The Mail story of a couple of days ago, ''Migrants bring only 4p a week in financial benefit', says report' has been bugging me.
I'm not an economist or a statistician. If anyone reading this knows better than I do and sees any mistakes or can clarify what I'm about to go on to say, please say so in the comments and I'll make necessary amendments.
I'm a little confused about why MigrationWatch is concerned, or why this should be considered a scandal at all. I'm also a bit suspicious about how MigrationWatch came up with its '4p a week' figure.
To start with - why is it a problem that immigrants are responsible for the same amount of production as everyone else plus an extra £126m per year on top? I just don't get it. Surely, the anti-immigration lobby argue that immigrants are a burden, which this doesn't prove.

— Work order 1 —
In the blog post about the migration report, what extra yearly sum does the writer say immigrants account for on top of their share of production?
— Work order 2 —
Return everything in the blog post from "I'm not an economist" down to "a week' figure.".
You won't need the records for anything here.

— Given entries —
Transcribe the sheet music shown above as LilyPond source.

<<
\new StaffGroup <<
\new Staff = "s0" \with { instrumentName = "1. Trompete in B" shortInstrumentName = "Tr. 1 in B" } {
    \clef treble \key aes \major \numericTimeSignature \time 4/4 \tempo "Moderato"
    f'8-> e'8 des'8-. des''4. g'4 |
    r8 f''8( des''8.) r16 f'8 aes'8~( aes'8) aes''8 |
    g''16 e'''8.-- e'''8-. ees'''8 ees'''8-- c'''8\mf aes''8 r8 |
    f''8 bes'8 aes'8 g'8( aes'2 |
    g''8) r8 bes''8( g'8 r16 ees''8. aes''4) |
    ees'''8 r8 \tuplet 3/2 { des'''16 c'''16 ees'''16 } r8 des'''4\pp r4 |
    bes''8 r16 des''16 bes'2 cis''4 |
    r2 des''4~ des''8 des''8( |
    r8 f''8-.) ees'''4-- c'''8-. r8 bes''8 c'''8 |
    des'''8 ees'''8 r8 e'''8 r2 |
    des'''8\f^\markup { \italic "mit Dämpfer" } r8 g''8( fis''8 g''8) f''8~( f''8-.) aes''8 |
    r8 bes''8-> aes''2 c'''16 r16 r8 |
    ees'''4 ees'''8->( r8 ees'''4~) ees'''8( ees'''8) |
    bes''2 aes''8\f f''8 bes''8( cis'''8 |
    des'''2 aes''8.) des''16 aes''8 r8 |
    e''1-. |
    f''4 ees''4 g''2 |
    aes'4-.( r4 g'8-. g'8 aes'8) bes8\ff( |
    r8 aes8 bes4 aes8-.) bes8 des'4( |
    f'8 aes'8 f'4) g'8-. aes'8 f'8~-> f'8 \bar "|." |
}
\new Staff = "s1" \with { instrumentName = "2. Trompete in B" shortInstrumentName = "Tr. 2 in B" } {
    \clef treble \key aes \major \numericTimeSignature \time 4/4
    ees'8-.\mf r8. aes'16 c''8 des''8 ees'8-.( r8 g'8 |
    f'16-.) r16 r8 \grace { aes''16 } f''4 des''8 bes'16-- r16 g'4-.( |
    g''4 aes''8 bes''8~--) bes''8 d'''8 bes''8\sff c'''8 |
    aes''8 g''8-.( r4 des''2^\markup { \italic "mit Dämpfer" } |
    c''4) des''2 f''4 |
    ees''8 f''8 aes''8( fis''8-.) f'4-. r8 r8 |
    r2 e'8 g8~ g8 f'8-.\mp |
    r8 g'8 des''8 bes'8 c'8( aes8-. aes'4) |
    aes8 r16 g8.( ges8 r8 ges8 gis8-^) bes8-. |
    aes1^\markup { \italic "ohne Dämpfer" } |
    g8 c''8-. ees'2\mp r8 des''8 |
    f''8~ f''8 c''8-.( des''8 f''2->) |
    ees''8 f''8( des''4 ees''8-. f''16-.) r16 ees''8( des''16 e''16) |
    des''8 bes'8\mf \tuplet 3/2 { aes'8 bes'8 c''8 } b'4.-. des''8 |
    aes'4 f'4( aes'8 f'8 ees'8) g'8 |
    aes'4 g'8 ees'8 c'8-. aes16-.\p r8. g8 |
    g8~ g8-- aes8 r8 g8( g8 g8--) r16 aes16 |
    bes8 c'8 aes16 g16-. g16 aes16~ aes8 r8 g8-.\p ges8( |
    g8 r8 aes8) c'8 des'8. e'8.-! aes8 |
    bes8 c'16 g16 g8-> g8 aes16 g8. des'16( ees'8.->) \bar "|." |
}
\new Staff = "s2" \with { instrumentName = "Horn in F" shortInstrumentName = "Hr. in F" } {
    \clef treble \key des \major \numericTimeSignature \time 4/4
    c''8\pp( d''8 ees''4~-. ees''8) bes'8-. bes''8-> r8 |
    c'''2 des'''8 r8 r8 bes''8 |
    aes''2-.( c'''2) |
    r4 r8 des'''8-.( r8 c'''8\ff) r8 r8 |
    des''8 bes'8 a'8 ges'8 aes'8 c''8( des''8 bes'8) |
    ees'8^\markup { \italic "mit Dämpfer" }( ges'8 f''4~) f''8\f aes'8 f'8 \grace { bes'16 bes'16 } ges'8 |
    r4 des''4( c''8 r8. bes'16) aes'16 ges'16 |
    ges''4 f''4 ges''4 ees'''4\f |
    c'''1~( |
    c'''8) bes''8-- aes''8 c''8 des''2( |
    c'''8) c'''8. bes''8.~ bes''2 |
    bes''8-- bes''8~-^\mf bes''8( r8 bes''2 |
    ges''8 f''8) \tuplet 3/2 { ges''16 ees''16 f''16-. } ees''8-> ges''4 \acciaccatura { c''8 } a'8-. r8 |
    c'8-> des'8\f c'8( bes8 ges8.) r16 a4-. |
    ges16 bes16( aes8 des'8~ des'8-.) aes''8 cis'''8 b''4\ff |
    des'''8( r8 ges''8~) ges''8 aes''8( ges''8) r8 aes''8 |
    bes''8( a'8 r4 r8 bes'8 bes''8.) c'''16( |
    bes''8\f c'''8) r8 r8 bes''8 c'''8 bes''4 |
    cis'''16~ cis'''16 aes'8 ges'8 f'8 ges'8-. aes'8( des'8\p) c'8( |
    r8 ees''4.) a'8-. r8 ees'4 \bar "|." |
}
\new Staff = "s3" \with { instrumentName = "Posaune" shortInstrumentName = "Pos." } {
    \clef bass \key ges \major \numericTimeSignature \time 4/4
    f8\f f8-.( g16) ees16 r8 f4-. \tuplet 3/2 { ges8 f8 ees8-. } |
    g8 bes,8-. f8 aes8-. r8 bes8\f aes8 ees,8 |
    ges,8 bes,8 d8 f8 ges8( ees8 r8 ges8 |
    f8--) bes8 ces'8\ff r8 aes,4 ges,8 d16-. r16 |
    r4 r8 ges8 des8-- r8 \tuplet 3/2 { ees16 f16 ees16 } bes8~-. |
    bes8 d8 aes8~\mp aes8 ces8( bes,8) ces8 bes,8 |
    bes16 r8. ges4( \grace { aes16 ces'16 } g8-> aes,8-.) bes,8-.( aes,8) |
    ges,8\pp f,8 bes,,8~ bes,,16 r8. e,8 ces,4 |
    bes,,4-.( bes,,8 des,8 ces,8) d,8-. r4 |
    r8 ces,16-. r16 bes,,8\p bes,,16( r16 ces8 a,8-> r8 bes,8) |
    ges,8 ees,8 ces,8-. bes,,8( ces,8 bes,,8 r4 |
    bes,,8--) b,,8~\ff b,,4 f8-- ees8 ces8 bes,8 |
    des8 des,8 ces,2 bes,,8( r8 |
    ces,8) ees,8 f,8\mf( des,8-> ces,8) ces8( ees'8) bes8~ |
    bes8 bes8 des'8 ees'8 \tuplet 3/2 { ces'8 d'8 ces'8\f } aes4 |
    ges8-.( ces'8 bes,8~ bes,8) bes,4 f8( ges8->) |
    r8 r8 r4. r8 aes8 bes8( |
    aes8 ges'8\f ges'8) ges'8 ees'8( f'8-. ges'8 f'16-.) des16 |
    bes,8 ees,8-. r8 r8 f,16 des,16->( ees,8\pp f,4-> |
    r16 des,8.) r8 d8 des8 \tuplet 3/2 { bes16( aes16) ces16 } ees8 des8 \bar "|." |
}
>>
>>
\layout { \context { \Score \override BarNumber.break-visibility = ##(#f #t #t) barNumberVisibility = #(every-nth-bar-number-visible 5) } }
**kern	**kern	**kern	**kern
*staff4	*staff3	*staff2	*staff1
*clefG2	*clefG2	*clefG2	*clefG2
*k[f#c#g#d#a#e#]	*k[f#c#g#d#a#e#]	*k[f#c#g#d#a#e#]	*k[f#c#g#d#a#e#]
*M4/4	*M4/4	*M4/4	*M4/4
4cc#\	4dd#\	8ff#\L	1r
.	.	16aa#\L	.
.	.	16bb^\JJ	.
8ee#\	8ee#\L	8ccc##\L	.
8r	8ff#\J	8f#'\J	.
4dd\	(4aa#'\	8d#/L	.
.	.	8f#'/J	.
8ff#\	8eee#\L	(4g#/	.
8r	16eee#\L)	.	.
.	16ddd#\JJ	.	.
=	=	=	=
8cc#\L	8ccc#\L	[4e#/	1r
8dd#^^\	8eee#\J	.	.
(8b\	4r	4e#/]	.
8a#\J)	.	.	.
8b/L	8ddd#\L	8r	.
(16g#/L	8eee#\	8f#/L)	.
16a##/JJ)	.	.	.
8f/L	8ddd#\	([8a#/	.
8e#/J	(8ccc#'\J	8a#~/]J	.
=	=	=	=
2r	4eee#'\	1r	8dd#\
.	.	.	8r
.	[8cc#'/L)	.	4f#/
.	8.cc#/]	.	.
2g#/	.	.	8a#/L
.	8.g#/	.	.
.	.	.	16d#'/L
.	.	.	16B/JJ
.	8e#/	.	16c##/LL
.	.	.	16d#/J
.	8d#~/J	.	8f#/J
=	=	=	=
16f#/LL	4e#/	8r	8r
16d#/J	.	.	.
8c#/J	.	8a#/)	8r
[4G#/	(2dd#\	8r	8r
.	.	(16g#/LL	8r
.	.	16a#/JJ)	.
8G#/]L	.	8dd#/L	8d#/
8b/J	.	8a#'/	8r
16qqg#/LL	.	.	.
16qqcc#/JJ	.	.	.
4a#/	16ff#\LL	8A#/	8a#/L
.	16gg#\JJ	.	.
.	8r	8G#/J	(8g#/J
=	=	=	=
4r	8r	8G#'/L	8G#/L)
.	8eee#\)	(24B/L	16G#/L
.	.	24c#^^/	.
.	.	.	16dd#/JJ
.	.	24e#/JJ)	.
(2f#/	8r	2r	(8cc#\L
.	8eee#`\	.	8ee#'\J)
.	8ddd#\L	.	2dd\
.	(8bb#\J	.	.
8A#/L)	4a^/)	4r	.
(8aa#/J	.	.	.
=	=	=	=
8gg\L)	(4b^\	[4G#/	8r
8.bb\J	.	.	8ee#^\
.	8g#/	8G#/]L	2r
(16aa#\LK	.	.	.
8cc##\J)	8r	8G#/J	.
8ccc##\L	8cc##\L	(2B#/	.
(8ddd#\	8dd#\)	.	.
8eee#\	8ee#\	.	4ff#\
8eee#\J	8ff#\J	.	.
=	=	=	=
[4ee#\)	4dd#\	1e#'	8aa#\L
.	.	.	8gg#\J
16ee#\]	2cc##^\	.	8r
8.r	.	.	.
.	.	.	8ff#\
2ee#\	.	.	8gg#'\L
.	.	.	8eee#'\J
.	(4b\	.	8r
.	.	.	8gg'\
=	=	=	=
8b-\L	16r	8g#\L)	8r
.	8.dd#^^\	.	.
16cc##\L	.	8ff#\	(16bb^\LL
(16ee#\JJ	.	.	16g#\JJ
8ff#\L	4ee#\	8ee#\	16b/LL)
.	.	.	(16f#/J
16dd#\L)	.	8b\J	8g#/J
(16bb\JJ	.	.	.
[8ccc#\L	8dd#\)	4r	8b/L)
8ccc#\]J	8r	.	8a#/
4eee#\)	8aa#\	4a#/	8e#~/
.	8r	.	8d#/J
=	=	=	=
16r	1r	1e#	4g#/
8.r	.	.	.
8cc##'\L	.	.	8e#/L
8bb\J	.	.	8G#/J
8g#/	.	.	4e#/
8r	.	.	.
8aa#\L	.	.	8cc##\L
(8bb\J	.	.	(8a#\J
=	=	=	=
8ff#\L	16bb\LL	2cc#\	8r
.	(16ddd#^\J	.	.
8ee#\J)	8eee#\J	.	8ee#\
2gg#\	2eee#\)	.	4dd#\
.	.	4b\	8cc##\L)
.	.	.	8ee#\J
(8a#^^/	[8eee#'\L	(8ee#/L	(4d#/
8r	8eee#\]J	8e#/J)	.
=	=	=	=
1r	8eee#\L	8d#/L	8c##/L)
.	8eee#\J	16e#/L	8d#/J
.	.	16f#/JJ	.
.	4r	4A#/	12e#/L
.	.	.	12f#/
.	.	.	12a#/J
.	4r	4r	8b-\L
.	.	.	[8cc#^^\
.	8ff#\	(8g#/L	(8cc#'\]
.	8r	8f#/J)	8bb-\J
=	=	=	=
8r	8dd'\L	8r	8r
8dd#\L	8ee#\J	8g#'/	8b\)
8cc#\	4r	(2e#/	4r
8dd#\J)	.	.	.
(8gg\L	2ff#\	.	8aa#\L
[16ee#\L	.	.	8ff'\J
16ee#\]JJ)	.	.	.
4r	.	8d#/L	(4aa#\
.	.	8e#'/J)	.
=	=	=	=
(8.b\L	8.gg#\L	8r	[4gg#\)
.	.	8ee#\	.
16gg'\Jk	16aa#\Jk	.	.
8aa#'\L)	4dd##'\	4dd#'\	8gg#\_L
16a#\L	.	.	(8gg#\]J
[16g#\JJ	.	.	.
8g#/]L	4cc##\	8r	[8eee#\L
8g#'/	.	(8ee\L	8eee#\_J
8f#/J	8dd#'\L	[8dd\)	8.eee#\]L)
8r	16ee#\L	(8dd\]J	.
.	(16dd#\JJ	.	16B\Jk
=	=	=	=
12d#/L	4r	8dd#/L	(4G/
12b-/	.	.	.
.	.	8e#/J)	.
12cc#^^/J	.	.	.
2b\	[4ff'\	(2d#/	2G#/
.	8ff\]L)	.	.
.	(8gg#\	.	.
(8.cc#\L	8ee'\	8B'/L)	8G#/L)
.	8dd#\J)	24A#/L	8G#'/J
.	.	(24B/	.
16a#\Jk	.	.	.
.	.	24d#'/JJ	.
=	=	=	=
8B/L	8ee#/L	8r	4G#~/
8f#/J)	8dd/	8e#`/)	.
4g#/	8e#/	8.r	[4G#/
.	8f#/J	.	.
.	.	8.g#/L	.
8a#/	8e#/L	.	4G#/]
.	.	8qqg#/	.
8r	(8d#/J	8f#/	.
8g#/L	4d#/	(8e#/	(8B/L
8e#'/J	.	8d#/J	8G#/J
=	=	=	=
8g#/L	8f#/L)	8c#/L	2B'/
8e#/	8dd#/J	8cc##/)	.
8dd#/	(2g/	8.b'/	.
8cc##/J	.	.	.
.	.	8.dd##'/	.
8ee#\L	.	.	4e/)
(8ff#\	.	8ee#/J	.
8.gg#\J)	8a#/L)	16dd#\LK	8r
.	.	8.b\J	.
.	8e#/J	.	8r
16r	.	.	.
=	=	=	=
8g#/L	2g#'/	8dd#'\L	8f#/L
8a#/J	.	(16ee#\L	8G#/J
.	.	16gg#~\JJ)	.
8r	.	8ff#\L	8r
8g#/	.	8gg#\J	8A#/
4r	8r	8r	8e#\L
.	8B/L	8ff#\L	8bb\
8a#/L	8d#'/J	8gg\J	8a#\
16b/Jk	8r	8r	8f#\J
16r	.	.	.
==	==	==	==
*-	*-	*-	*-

— Solution 1 —
An extra £126m per year.

— Solution 2 —
I'm not an economist or a statistician. If anyone reading this knows better than I do and sees any mistakes or can clarify what I'm about to go on to say, please say so in the comments and I'll make necessary amendments.
I'm a little confused about why MigrationWatch is concerned, or why this should be considered a scandal at all. I'm also a bit suspicious about how MigrationWatch came up with its '4p a week' figure.